(Page-level text extractions)
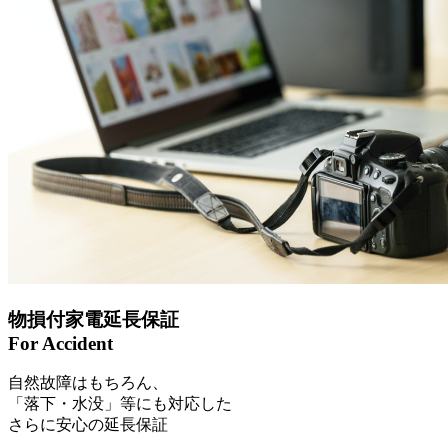
物損付家電延長保証
For Accident
自然故障はもちろん、
「落下・水没」等にも対応した
さらに安心の延長保証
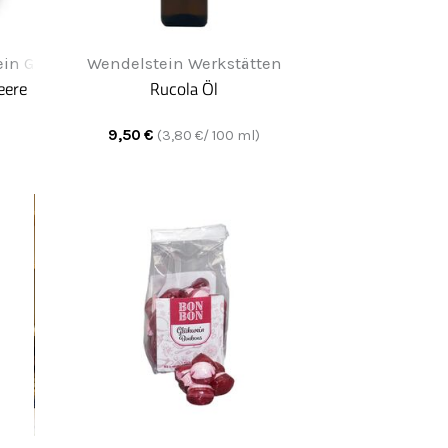
in Greifenwerkstatt
Wendelstein Werkstätten
eere
Rucola Öl
9,50
€
(
3,80
€/ 100 ml)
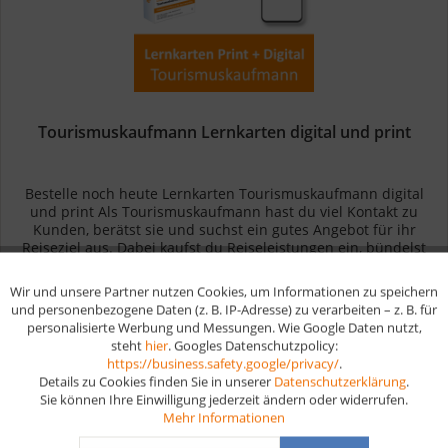
Tourismuskaufmann Lernkarten digital und print
Bestelle noch heute Lernkarten Tourismuskaufmann digital
und print Als Tourismuskaufmann hast du viel Kontakt zu
Kunden, berätst sie und suchst ein gutes Angebot für ihr
Reiseziel aus. Dabei kaufst du Reiseleistungen ein, bündelst
sie zu...
39,90 € *
42,80 € *
Wir und unsere Partner nutzen Cookies, um Informationen zu speichern
Aktiv
Funktionale
und personenbezogene Daten (z. B. IP-Adresse) zu verarbeiten – z. B. für
personalisierte Werbung und Messungen. Wie Google Daten nutzt,
Merken
steht
hier
. Googles Datenschutzpolicy:
Aktiv
Marketing
https://business.safety.google/privacy/
.
Details zu Cookies finden Sie in unserer
Datenschutzerklärung
.
Sie können Ihre Einwilligung jederzeit ändern oder widerrufen.
Aktiv
Tracking
Mehr Informationen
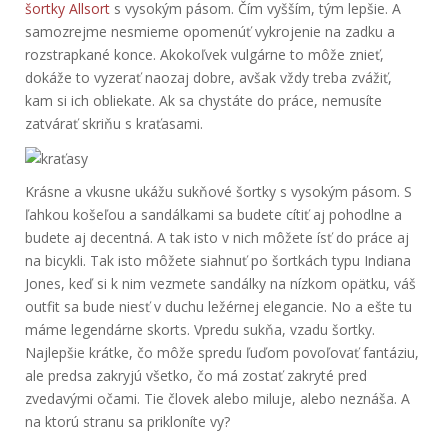
šortky Allsort
s vysokým pásom. Čím vyšším, tým lepšie. A
samozrejme nesmieme opomenúť vykrojenie na zadku a
rozstrapkané konce. Akokoľvek vulgárne to môže znieť,
dokáže to vyzerať naozaj dobre, avšak vždy treba zvážiť,
kam si ich obliekate.
Ak sa chystáte do práce, nemusíte
zatvárať skriňu s kraťasami.
Krásne a vkusne ukážu sukňové šortky s vysokým pásom. S
ľahkou košeľou a sandálkami sa budete cítiť aj pohodlne a
budete aj decentná. A tak isto v nich môžete ísť do práce aj
na bicykli. Tak isto môžete siahnuť po šortkách typu Indiana
Jones, keď si k nim vezmete sandálky na nízkom opätku, váš
outfit sa bude niesť v duchu ležérnej elegancie.
No a ešte tu
máme legendárne skorts. Vpredu sukňa, vzadu šortky.
Najlepšie krátke, čo môže spredu ľuďom povoľovať fantáziu,
ale predsa zakryjú všetko, čo má zostať zakryté pred
zvedavými očami. Tie človek alebo miluje, alebo neznáša. A
na ktorú stranu sa prikloníte vy?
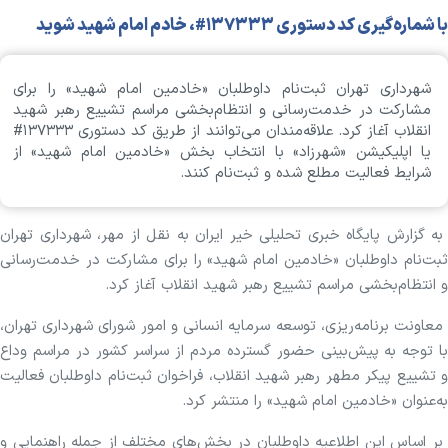
با شماره‌گیری کد دستوری ۱۳۷۳۳۳#، خادم امام شهید شوید
شهرداری تهران ثبت‌نام داوطلبان «خادمین امام شهید» را برای
مشارکت در خدمت‌رسانی و انتظام‌بخشی مراسم تشییع رهبر شهید
انقلاب آغاز کرد. علاقه‌مندان می‌توانند از طریق کد دستوری ۱۳۷۳۳۳#
یا اپلیکیشن «شهرزاد» با انتخاب بخش «خادمین امام شهید» از
شرایط فعالیت مطلع شده و ثبت‌نام کنند.
به گزارش پایگاه خبری تحلیلی خیر ایران به نقل از مهر، شهرداری تهران
ثبت‌نام داوطلبان «خادمین امام شهید» را برای مشارکت در خدمت‌رسانی
و انتظام‌بخشی مراسم تشییع رهبر شهید انقلاب آغاز کرد.
معاونت برنامه‌ریزی، توسعه سرمایه انسانی و امور شورای شهرداری تهران،
با توجه به پیش‌بینی حضور گسترده مردم از سراسر کشور در مراسم وداع
و تشییع پیکر مطهر رهبر شهید انقلاب، فراخوان ثبت‌نام داوطلبان فعالیت
به‌عنوان «خادمین امام شهید» را منتشر کرد.
بر اساس این اطلاعیه داوطلبان در بخش‌های مختلف از جمله راهنمایی و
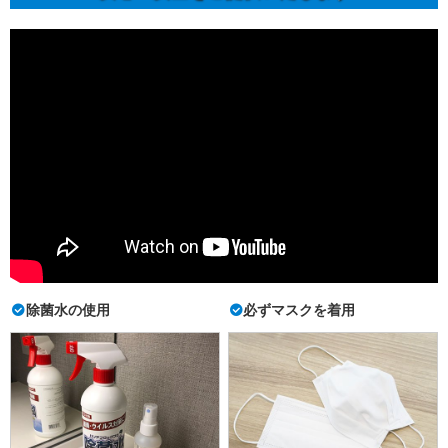
除菌水の使用
必ずマスクを着用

*HOW TO COMPLETE THIS TASK*: Reproduce the lines above beginning at the line that contains "Datenschutzerklärung" and ending at the line that contains "máme legendárne skorts.". No pictures.

*RESPONSE TO THE TASK*:
Datenschutzerklärung
.
Sie können Ihre Einwilligung jederzeit ändern oder widerrufen.
Aktiv
Tracking
Mehr Informationen
šortky Allsort
s vysokým pásom. Čím vyšším, tým lepšie. A
samozrejme nesmieme opomenúť vykrojenie na zadku a
rozstrapkané konce. Akokoľvek vulgárne to môže znieť,
dokáže to vyzerať naozaj dobre, avšak vždy treba zvážiť,
kam si ich obliekate.
Ak sa chystáte do práce, nemusíte
zatvárať skriňu s kraťasami.
Krásne a vkusne ukážu sukňové šortky s vysokým pásom. S
ľahkou košeľou a sandálkami sa budete cítiť aj pohodlne a
budete aj decentná. A tak isto v nich môžete ísť do práce aj
na bicykli. Tak isto môžete siahnuť po šortkách typu Indiana
Jones, keď si k nim vezmete sandálky na nízkom opätku, váš
outfit sa bude niesť v duchu ležérnej elegancie.
No a ešte tu
máme legendárne skorts. Vpredu sukňa, vzadu šortky.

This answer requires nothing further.